I'd like to prove the following, to well define homotopy classes and essentialy work with the most useful space, (i.e being able to switch between $(I,\partial I)$ and $\mathbb{S}^1$):
Lemma : A continuos map $f: (X,A) \longmapsto (Y \star)$ into a pointed space induces a pointed map $\bar{f} : X/A \longmapsto Y$. This assignment $f \to \bar{f}$ induces a bijection $[((X,A)),((Y \star))]\simeq[X/A,Y]^0$.
I was able to prove the first part of the Lemma but I don't understand the symbol $\simeq$. Here denotes an homeomorphism or just bijection?
The hint to prove the Lemma is the following Proposition which I don't know how to use in order to prove the Lemma :
Proposition : Let $p: X \longmapsto Y$ be a quotient map. Suppose $H_t:Y \longmapsto Z$ is a family of set maps such that $H_t \circ p$ is a homotopy. Then $H_t$ is an homotopy.
Any help or reference on the proof of both statemente would be appreciated.
It denotes bijection.
Let $p : X \to X/A$ denote the quotient map.

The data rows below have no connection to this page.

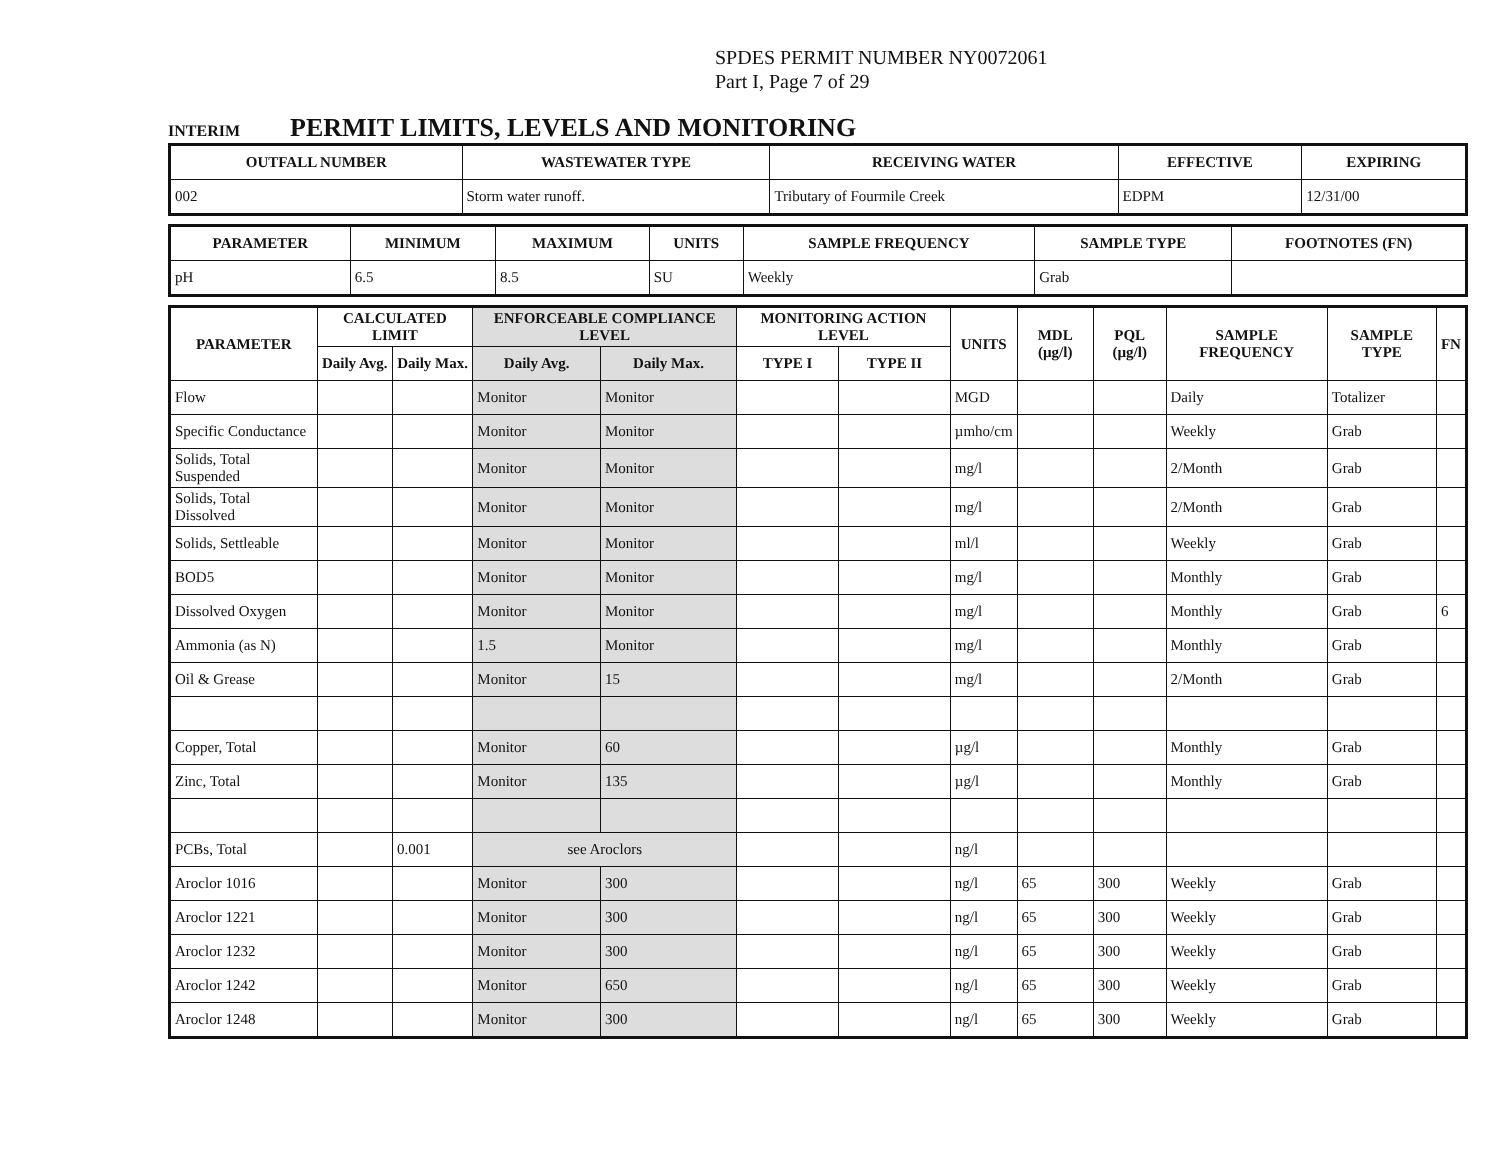SPDES PERMIT NUMBER NY0072061
Part I, Page 7 of 29
INTERIM PERMIT LIMITS, LEVELS AND MONITORING
| OUTFALL NUMBER | WASTEWATER TYPE | RECEIVING WATER | EFFECTIVE | EXPIRING |
| --- | --- | --- | --- | --- |
| 002 | Storm water runoff. | Tributary of Fourmile Creek | EDPM | 12/31/00 |
| PARAMETER | MINIMUM | MAXIMUM | UNITS | SAMPLE FREQUENCY | SAMPLE TYPE | FOOTNOTES (FN) |
| --- | --- | --- | --- | --- | --- | --- |
| pH | 6.5 | 8.5 | SU | Weekly | Grab | |
| PARAMETER | CALCULATED LIMIT | | ENFORCEABLE COMPLIANCE LEVEL | | MONITORING ACTION LEVEL | | UNITS | MDL (µg/l) | PQL (µg/l) | SAMPLE FREQUENCY | SAMPLE TYPE | FN |
| --- | --- | --- | --- | --- | --- | --- | --- | --- | --- | --- | --- | --- |
| | Daily Avg. | Daily Max. | Daily Avg. | Daily Max. | TYPE I | TYPE II | | | | | | |
| Flow | | | Monitor | Monitor | | | MGD | | | Daily | Totalizer | |
| Specific Conductance | | | Monitor | Monitor | | | µmho/cm | | | Weekly | Grab | |
| Solids, Total Suspended | | | Monitor | Monitor | | | mg/l | | | 2/Month | Grab | |
| Solids, Total Dissolved | | | Monitor | Monitor | | | mg/l | | | 2/Month | Grab | |
| Solids, Settleable | | | Monitor | Monitor | | | ml/l | | | Weekly | Grab | |
| BOD5 | | | Monitor | Monitor | | | mg/l | | | Monthly | Grab | |
| Dissolved Oxygen | | | Monitor | Monitor | | | mg/l | | | Monthly | Grab | 6 |
| Ammonia (as N) | | | 1.5 | Monitor | | | mg/l | | | Monthly | Grab | |
| Oil & Grease | | | Monitor | 15 | | | mg/l | | | 2/Month | Grab | |
| Copper, Total | | | Monitor | 60 | | | µg/l | | | Monthly | Grab | |
| Zinc, Total | | | Monitor | 135 | | | µg/l | | | Monthly | Grab | |
| PCBs, Total | | 0.001 | see Aroclors | | | | ng/l | | | | | |
| Aroclor 1016 | | | Monitor | 300 | | | ng/l | 65 | 300 | Weekly | Grab | |
| Aroclor 1221 | | | Monitor | 300 | | | ng/l | 65 | 300 | Weekly | Grab | |
| Aroclor 1232 | | | Monitor | 300 | | | ng/l | 65 | 300 | Weekly | Grab | |
| Aroclor 1242 | | | Monitor | 650 | | | ng/l | 65 | 300 | Weekly | Grab | |
| Aroclor 1248 | | | Monitor | 300 | | | ng/l | 65 | 300 | Weekly | Grab | |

Define $$p^* : C(X/A,*) \to C((X,A),(Y,*)), p^*(f) = f \circ p .$$ Here $C$ denotes the set of continuous maps of pairs. Note that $C((U,u_0), (V,v_0))$ is nothing else than the set of basepoint-preserving maps.
Clearly $p^*$ is a bijection; this is due to the fact that that $p$ is a quotient map. Simply note that each $\phi : (X,A) \to (Y,*)$ has the property $\phi(A) = *$ so that it induces a unique $\bar \phi : X/A \to Y$ such that $\bar \phi \circ p = \phi$. This map has the properyt $\phi(*) = *$.

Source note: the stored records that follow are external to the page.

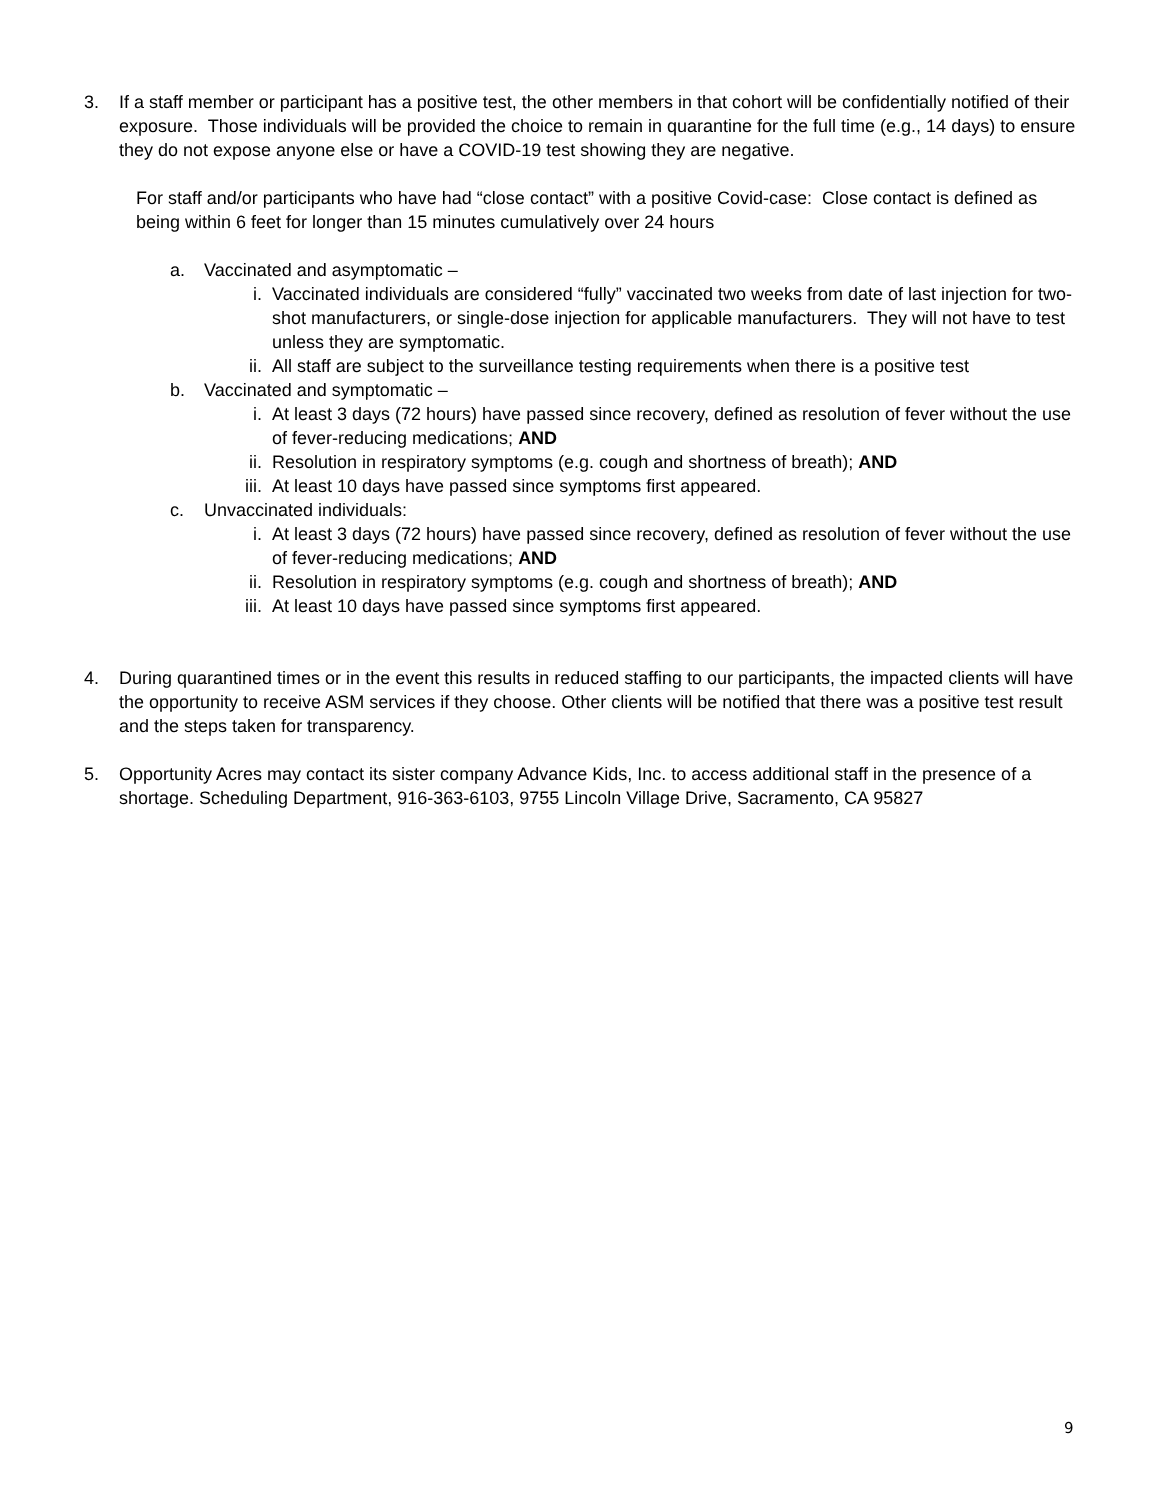3. If a staff member or participant has a positive test, the other members in that cohort will be confidentially notified of their exposure. Those individuals will be provided the choice to remain in quarantine for the full time (e.g., 14 days) to ensure they do not expose anyone else or have a COVID-19 test showing they are negative.
For staff and/or participants who have had “close contact” with a positive Covid-case: Close contact is defined as being within 6 feet for longer than 15 minutes cumulatively over 24 hours
a. Vaccinated and asymptomatic –
i. Vaccinated individuals are considered “fully” vaccinated two weeks from date of last injection for two-shot manufacturers, or single-dose injection for applicable manufacturers. They will not have to test unless they are symptomatic.
ii. All staff are subject to the surveillance testing requirements when there is a positive test
b. Vaccinated and symptomatic –
i. At least 3 days (72 hours) have passed since recovery, defined as resolution of fever without the use of fever-reducing medications; AND
ii. Resolution in respiratory symptoms (e.g. cough and shortness of breath); AND
iii.
At least 10 days have passed since symptoms first appeared.
c. Unvaccinated individuals:
i. At least 3 days (72 hours) have passed since recovery, defined as resolution of fever without the use of fever-reducing medications; AND
ii. Resolution in respiratory symptoms (e.g. cough and shortness of breath); AND
iii.
At least 10 days have passed since symptoms first appeared.
4. During quarantined times or in the event this results in reduced staffing to our participants, the impacted clients will have the opportunity to receive ASM services if they choose. Other clients will be notified that there was a positive test result and the steps taken for transparency.
5. Opportunity Acres may contact its sister company Advance Kids, Inc. to access additional staff in the presence of a shortage. Scheduling Department, 916-363-6103, 9755 Lincoln Village Drive, Sacramento, CA 95827
9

Clearly $p^*$ maps homotopic maps to homotopic maps, i.e. induces $$p^* : [(X/A,*),(Y,*)] \to [(X,A), (Y,*)], p^*([f]) = [p^*(f)] .$$ This map is surjective by definition. Now let $p^*([f_0]) = p^*([f_1])$. This means that there exists a homotopy of pairs $H : (X,A) \times I = (X \times I, A \times I) \to (Y,*)$ such that $H_0 = f_0, H_1 = f_1$. It has the property $H(A \times I) = *$. It is well-known that $p \times id_I : X \times I \to (X/A)\times I$ is a quotient map. Hence $H$ induces a unique $\bar H : (X/A)\times I \to Y$ such that $\bar H \circ(p \times id_I) = H$. Clearly $\bar H$ is a homotopy from $f_0$ to $f_1$. That is, $[f_0] = [f_1]$ which proves that $p^* : [(X/A,*),(Y,*)] \to [(X,A), (Y,*)]$ is a bijection.